Die Entscheidung des Bundesverfassungsgericht

Das Bundesverfassungsgericht stellte hierzu bereits mit seinen Leitsätzen klar:


Die gesetzliche Beschränkung befristeter Beschäftigungsformen und die Sicherung der unbefristeten Dauerbeschäftigung als Regelbeschäftigungsform trägt der sich aus Art. 12 Abs. 1 GG ergebenden Pflicht des Staates zum Schutz der strukturell unterlegenen Arbeitnehmerinnen und Arbeitnehmer und dem Sozialstaatsprinzip der Art. 20 Abs. 1, Art. 28 Abs. 1 GG Rechnung.

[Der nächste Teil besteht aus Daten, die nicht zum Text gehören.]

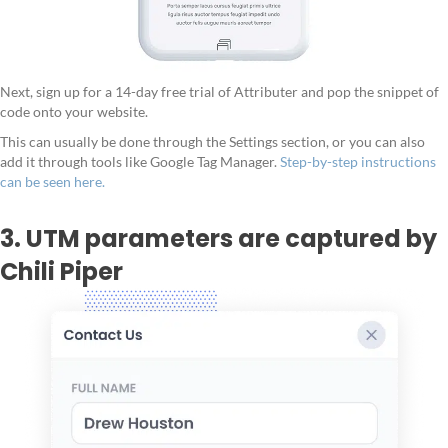
Next, sign up for a 14-day free trial of Attributer and pop the snippet of
code onto your website.
This can usually be done through the Settings section, or you can also
add it through tools like Google Tag Manager.
Step-by-step instructions
can be seen here.
3. UTM parameters are captured by
Chili Piper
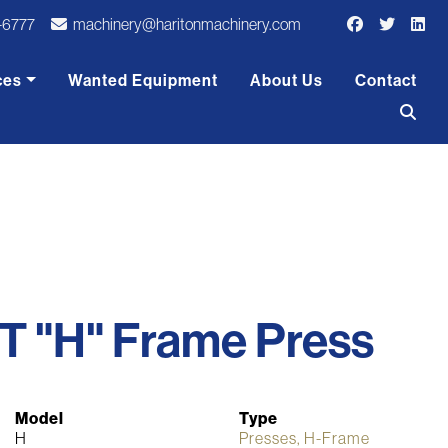
-6777
machinery@haritonmachinery.com
ces
Wanted Equipment
About Us
Contact
T "H" Frame Press
Model
Type
H
Presses, H-Frame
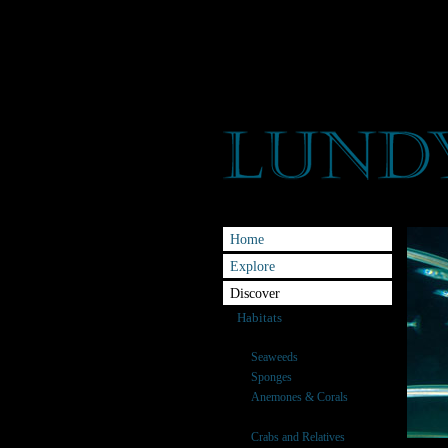
Home
Explore
Discover
Habitats
Species
Seaweeds
Sponges
Anemones & Corals
Fish
Crabs and Relatives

Die mit einer Beschränkung der sachgrundlosen Befristung auf die erstmalige Beschäftigung bei dem jeweiligen Arbeitgeber einhergehende Beeinträchtigung der individuellen Berufsfreiheit ist insoweit gerechtfertigt, als es ihrer für den Schutz vor der Gefahr der Kettenbefristung in Ausnutzung einer strukturellen Unterlegenheit und zur Sicherung des unbefristeten Arbeitsverhältnisses als Regelfall bedarf.

Richterliche Rechtsfortbildung darf den klar erkennbaren Willen des Gesetzgebers nicht übergehen und durch ein eigenes Regelungsmodell ersetzen.

Insbesondere die letzte Feststellung des Bundesverfassungsgerichts ist dabei mehr als nachvollziehbar und bedeutete den „Todesstoß“ für die bisherige Rechtsprechung des Bundesarbeitsgerichts.

So ist wenig verwunderlich, dass das Bundesarbeitsgericht in seiner aktuellen Entscheidung nunmehr gemäß eigener Pressemitteilung ausführt:


Im Jahr 2011 hatte das Bundesarbeitsgericht zwar entschieden, § 14 Abs. 2 Satz 2 TzBfG erfasse in verfassungskonformer Auslegung nicht solche Vorbeschäftigungen, die länger als drei Jahre zurückliegen. Diese Rechtsprechung kann jedoch auf Grund der Entscheidung des Bundesverfassungsgerichts vom 6. Juni 2018 (- 1 BvL 7/14, 1 BvR 1375/14 -) nicht aufrechterhalten werden.

Auswirkungen auf die Praxis

Arbeitgebern ist anzuraten, ihre Personalabteilungen zwecks Nachforschung von Vorbeschäftigungen zu sensibilisieren. Es ist nämlich anzunehmen, dass auch deutlich weiter zurückliegende Vorbeschäftigungen anhand des eindeutigen gesetzlichen Wortlautes sich problematisch gestalten.

Arbeitnehmer, welche bereits viele Jahre vor der Aufnahme einer Beschäftigung aufgrund sachgrundloser Befristung oder unbefristet bei einem Arbeitgeber beschäftigt waren, sollten prüfen, ob für sie nicht eine Entfristung aufgrund Entfristungsklage zu den Arbeitsgerichten in Betracht kommt.